WHAT THE EXERCISE ASKS - The records that follow are to be repeated exactly, in full.

PROVIDED RECORDS -

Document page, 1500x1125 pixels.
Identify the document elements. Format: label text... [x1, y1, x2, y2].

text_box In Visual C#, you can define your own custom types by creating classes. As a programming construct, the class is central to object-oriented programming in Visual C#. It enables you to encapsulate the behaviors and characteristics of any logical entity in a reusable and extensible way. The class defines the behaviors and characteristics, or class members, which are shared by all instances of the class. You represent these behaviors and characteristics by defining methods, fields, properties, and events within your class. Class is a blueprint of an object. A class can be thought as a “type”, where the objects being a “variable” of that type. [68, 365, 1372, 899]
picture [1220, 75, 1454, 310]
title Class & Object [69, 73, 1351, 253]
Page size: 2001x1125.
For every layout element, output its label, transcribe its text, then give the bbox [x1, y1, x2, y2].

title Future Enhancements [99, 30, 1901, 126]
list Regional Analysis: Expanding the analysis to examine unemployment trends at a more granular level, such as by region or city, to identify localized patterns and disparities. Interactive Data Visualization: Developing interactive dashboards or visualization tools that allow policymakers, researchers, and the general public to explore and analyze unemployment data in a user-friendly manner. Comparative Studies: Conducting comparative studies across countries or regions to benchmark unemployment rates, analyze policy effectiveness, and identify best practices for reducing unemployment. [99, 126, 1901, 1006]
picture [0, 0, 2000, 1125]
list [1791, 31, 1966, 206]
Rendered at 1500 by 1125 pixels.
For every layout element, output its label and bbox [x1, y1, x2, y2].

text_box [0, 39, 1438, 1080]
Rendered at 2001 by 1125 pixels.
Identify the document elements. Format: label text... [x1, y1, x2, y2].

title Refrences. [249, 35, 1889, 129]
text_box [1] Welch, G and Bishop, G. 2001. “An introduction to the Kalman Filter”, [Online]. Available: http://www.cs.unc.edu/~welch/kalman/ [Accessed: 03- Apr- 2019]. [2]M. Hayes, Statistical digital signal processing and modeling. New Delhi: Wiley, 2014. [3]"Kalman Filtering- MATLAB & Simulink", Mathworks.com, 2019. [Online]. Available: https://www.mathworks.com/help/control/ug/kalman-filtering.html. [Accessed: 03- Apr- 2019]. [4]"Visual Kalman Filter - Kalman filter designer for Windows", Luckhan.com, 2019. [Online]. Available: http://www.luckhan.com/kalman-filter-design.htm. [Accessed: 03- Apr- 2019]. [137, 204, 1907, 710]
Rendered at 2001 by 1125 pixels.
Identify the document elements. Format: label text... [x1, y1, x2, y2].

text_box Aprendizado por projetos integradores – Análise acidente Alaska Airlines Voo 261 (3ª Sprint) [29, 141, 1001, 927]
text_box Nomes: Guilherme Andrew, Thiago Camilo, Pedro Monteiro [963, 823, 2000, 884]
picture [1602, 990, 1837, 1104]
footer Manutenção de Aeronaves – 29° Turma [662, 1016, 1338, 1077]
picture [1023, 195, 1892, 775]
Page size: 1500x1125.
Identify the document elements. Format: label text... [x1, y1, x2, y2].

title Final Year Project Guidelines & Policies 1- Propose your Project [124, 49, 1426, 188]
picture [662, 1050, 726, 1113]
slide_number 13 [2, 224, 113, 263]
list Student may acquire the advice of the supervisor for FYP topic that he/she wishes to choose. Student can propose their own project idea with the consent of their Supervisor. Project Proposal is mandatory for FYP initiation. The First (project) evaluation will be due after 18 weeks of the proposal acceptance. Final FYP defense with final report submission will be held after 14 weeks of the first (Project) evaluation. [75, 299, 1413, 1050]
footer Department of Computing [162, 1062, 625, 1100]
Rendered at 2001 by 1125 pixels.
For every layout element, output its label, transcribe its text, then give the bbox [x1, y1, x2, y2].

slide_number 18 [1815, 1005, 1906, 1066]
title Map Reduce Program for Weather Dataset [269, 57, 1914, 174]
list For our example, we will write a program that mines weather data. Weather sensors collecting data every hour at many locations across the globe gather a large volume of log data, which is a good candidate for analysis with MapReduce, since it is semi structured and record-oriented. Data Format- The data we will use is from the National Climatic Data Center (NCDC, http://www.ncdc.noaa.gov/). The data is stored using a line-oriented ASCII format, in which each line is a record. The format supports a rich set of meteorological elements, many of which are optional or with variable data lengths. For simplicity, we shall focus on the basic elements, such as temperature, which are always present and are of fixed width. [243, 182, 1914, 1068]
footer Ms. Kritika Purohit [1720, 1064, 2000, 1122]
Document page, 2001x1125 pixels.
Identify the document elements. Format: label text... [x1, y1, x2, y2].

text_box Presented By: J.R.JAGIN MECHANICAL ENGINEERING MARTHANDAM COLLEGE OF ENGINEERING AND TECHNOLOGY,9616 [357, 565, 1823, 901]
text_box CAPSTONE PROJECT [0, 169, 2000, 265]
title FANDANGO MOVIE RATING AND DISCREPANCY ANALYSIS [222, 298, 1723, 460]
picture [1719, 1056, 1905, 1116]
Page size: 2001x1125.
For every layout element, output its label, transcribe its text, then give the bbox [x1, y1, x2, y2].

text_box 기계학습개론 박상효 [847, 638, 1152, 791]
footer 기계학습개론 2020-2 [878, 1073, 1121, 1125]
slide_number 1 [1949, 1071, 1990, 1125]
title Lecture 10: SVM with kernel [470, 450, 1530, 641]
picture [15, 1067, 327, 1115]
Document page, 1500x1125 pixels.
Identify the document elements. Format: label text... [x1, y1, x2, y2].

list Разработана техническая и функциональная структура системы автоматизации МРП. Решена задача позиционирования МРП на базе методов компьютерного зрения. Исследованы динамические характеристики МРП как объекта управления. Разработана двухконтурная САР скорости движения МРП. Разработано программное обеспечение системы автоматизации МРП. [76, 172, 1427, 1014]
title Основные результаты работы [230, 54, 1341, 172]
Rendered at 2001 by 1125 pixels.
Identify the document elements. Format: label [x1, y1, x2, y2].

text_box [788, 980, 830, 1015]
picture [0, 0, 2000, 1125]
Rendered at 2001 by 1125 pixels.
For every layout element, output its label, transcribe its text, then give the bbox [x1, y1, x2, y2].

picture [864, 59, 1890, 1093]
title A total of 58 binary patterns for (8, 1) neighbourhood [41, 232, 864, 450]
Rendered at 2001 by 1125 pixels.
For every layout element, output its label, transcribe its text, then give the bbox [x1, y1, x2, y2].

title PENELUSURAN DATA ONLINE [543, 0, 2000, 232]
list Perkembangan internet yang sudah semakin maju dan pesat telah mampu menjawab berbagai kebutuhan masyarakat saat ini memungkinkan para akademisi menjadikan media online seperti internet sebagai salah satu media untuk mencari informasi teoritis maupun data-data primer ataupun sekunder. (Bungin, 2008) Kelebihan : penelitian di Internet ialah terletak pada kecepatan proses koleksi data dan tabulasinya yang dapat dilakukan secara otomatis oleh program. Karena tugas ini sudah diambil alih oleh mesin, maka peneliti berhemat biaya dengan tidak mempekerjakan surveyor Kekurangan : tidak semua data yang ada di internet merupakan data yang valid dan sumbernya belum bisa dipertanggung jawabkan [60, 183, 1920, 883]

SOLUTION TO THIS PROBLEM -
Document page, 1500x1125 pixels.
Identify the document elements. Format: label text... [x1, y1, x2, y2].

text_box In Visual C#, you can define your own custom types by creating classes. As a programming construct, the class is central to object-oriented programming in Visual C#. It enables you to encapsulate the behaviors and characteristics of any logical entity in a reusable and extensible way. The class defines the behaviors and characteristics, or class members, which are shared by all instances of the class. You represent these behaviors and characteristics by defining methods, fields, properties, and events within your class. Class is a blueprint of an object. A class can be thought as a “type”, where the objects being a “variable” of that type. [68, 365, 1372, 899]
picture [1220, 75, 1454, 310]
title Class & Object [69, 73, 1351, 253]
Page size: 2001x1125.
For every layout element, output its label, transcribe its text, then give the bbox [x1, y1, x2, y2].

title Future Enhancements [99, 30, 1901, 126]
list Regional Analysis: Expanding the analysis to examine unemployment trends at a more granular level, such as by region or city, to identify localized patterns and disparities. Interactive Data Visualization: Developing interactive dashboards or visualization tools that allow policymakers, researchers, and the general public to explore and analyze unemployment data in a user-friendly manner. Comparative Studies: Conducting comparative studies across countries or regions to benchmark unemployment rates, analyze policy effectiveness, and identify best practices for reducing unemployment. [99, 126, 1901, 1006]
picture [0, 0, 2000, 1125]
list [1791, 31, 1966, 206]
Rendered at 1500 by 1125 pixels.
For every layout element, output its label and bbox [x1, y1, x2, y2].

text_box [0, 39, 1438, 1080]
Rendered at 2001 by 1125 pixels.
Identify the document elements. Format: label text... [x1, y1, x2, y2].

title Refrences. [249, 35, 1889, 129]
text_box [1] Welch, G and Bishop, G. 2001. “An introduction to the Kalman Filter”, [Online]. Available: http://www.cs.unc.edu/~welch/kalman/ [Accessed: 03- Apr- 2019]. [2]M. Hayes, Statistical digital signal processing and modeling. New Delhi: Wiley, 2014. [3]"Kalman Filtering- MATLAB & Simulink", Mathworks.com, 2019. [Online]. Available: https://www.mathworks.com/help/control/ug/kalman-filtering.html. [Accessed: 03- Apr- 2019]. [4]"Visual Kalman Filter - Kalman filter designer for Windows", Luckhan.com, 2019. [Online]. Available: http://www.luckhan.com/kalman-filter-design.htm. [Accessed: 03- Apr- 2019]. [137, 204, 1907, 710]
Rendered at 2001 by 1125 pixels.
Identify the document elements. Format: label text... [x1, y1, x2, y2].

text_box Aprendizado por projetos integradores – Análise acidente Alaska Airlines Voo 261 (3ª Sprint) [29, 141, 1001, 927]
text_box Nomes: Guilherme Andrew, Thiago Camilo, Pedro Monteiro [963, 823, 2000, 884]
picture [1602, 990, 1837, 1104]
footer Manutenção de Aeronaves – 29° Turma [662, 1016, 1338, 1077]
picture [1023, 195, 1892, 775]
Page size: 1500x1125.
Identify the document elements. Format: label text... [x1, y1, x2, y2].

title Final Year Project Guidelines & Policies 1- Propose your Project [124, 49, 1426, 188]
picture [662, 1050, 726, 1113]
slide_number 13 [2, 224, 113, 263]
list Student may acquire the advice of the supervisor for FYP topic that he/she wishes to choose. Student can propose their own project idea with the consent of their Supervisor. Project Proposal is mandatory for FYP initiation. The First (project) evaluation will be due after 18 weeks of the proposal acceptance. Final FYP defense with final report submission will be held after 14 weeks of the first (Project) evaluation. [75, 299, 1413, 1050]
footer Department of Computing [162, 1062, 625, 1100]
Rendered at 2001 by 1125 pixels.
For every layout element, output its label, transcribe its text, then give the bbox [x1, y1, x2, y2].

slide_number 18 [1815, 1005, 1906, 1066]
title Map Reduce Program for Weather Dataset [269, 57, 1914, 174]
list For our example, we will write a program that mines weather data. Weather sensors collecting data every hour at many locations across the globe gather a large volume of log data, which is a good candidate for analysis with MapReduce, since it is semi structured and record-oriented. Data Format- The data we will use is from the National Climatic Data Center (NCDC, http://www.ncdc.noaa.gov/). The data is stored using a line-oriented ASCII format, in which each line is a record. The format supports a rich set of meteorological elements, many of which are optional or with variable data lengths. For simplicity, we shall focus on the basic elements, such as temperature, which are always present and are of fixed width. [243, 182, 1914, 1068]
footer Ms. Kritika Purohit [1720, 1064, 2000, 1122]
Document page, 2001x1125 pixels.
Identify the document elements. Format: label text... [x1, y1, x2, y2].

text_box Presented By: J.R.JAGIN MECHANICAL ENGINEERING MARTHANDAM COLLEGE OF ENGINEERING AND TECHNOLOGY,9616 [357, 565, 1823, 901]
text_box CAPSTONE PROJECT [0, 169, 2000, 265]
title FANDANGO MOVIE RATING AND DISCREPANCY ANALYSIS [222, 298, 1723, 460]
picture [1719, 1056, 1905, 1116]
Page size: 2001x1125.
For every layout element, output its label, transcribe its text, then give the bbox [x1, y1, x2, y2].

text_box 기계학습개론 박상효 [847, 638, 1152, 791]
footer 기계학습개론 2020-2 [878, 1073, 1121, 1125]
slide_number 1 [1949, 1071, 1990, 1125]
title Lecture 10: SVM with kernel [470, 450, 1530, 641]
picture [15, 1067, 327, 1115]
Document page, 1500x1125 pixels.
Identify the document elements. Format: label text... [x1, y1, x2, y2].

list Разработана техническая и функциональная структура системы автоматизации МРП. Решена задача позиционирования МРП на базе методов компьютерного зрения. Исследованы динамические характеристики МРП как объекта управления. Разработана двухконтурная САР скорости движения МРП. Разработано программное обеспечение системы автоматизации МРП. [76, 172, 1427, 1014]
title Основные результаты работы [230, 54, 1341, 172]
Rendered at 2001 by 1125 pixels.
Identify the document elements. Format: label [x1, y1, x2, y2].

text_box [788, 980, 830, 1015]
picture [0, 0, 2000, 1125]
Rendered at 2001 by 1125 pixels.
For every layout element, output its label, transcribe its text, then give the bbox [x1, y1, x2, y2].

picture [864, 59, 1890, 1093]
title A total of 58 binary patterns for (8, 1) neighbourhood [41, 232, 864, 450]
Rendered at 2001 by 1125 pixels.
For every layout element, output its label, transcribe its text, then give the bbox [x1, y1, x2, y2].

title PENELUSURAN DATA ONLINE [543, 0, 2000, 232]
list Perkembangan internet yang sudah semakin maju dan pesat telah mampu menjawab berbagai kebutuhan masyarakat saat ini memungkinkan para akademisi menjadikan media online seperti internet sebagai salah satu media untuk mencari informasi teoritis maupun data-data primer ataupun sekunder. (Bungin, 2008) Kelebihan : penelitian di Internet ialah terletak pada kecepatan proses koleksi data dan tabulasinya yang dapat dilakukan secara otomatis oleh program. Karena tugas ini sudah diambil alih oleh mesin, maka peneliti berhemat biaya dengan tidak mempekerjakan surveyor Kekurangan : tidak semua data yang ada di internet merupakan data yang valid dan sumbernya belum bisa dipertanggung jawabkan [60, 183, 1920, 883]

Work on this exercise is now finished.